Review Summary: In an attempt to shake up their sound, Iceage strip away everything that made them great.
Some say that a band is only as good as their worst album. That a bad record can irreparably damage not only a band’s future work, but also their past work in retrospect. I don’t pay mind to that sort of negative thinking often. But I would be lying if a truly awful record can’t make the rest of a band’s discography look worse just by association. As tempted as I am to list off a bunch of examples here, I’ll just cut to the chase: With Seek Shelter, Iceage have made one of those records. An album that paints them less as art punk provocateurs and more as a weak bar band cover act.
Opener “Shelter Song” starts the album out on a distressingly plodding note, cribbing notes off of well-known 90s alternative rock acts to an almost plagiaristic degree. The overbearing mixing, the completely unfitting gospel choir in the background, and vocals that try and fail to evoke any actual passion. And this criticism isn’t just relegated to the opener. The entire album feels like a slow, unpalatable mush of pseudo-psychedelic britpop leftovers, well past their expiration date.
It’s difficult to describe just how sterile this album sounds, when the production is so bloated.
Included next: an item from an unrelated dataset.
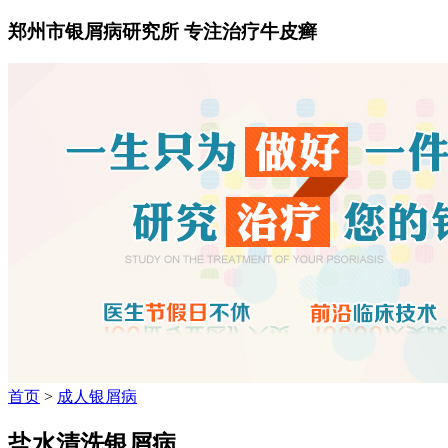
郑州市银屑病研究所 专注治疗牛皮癣
首页
>
成人银屑病
盐水清洗银屑病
But do not be fooled, listener. Iceage are employing the same trick that a lot of 90s and 00s alt rock bands pulled way back when. Peel back the layers and you’ll find nothing of substance on Seek Shelter. “Vendetta,” released as one of the album’s five singles, is a poor attempt at alternative dance that has nonsense lyrics that’ll make even the most stalwart Iceage defender scratch their heads in confusion:
“The plates from which we eat from. Life in the trenches of a Ponzi scheme to come. Cutthroat contract jackleg wildflower. A nettle in the nursery humdrum.”
This isn’t to say that Iceage were ever wordsmiths (unless you’re Richard Hell apparently), but any attempt at having some sort of message on Seek Shelter is muddled in a fog of lengthy nonsense phrases and garish vocals. Which brings up another good point: the track lengths. At 9 tracks, 41 minutes, Seek Shelter is much denser than any of their past work and it’s all the worse for it. These uninspired, mid-tempo rock jams are bad enough as the 3-minute 90s alt radio fodder they’re desperately trying to ape. But extend those songs to twice the length and it all just falls apart. By the album’s final track, you’re listening to shrill violin hits that sounds like they were recorded in a bathtub and you’re just praying for release.
I’m unsure what possessed Iceage to make an album as ugly and unappealing as Seek Shelter. Was their drive to make something “different” so great, they forgot to write good songs? Did they hear an Oasis b-side in the van and said to themselves “let’s just do that?” Whatever the reasoning, there is nothing to show for it here. It’s one thing for a band to water down their sound and add something new atop it, but what Iceage took out on this album was an essential part of their appeal. Their ferocity, their aggression, their energy. None of it’s here on Seek Shelter. And what you’re left with is just another set of bones, stripped of their flesh, half-buried in the sand.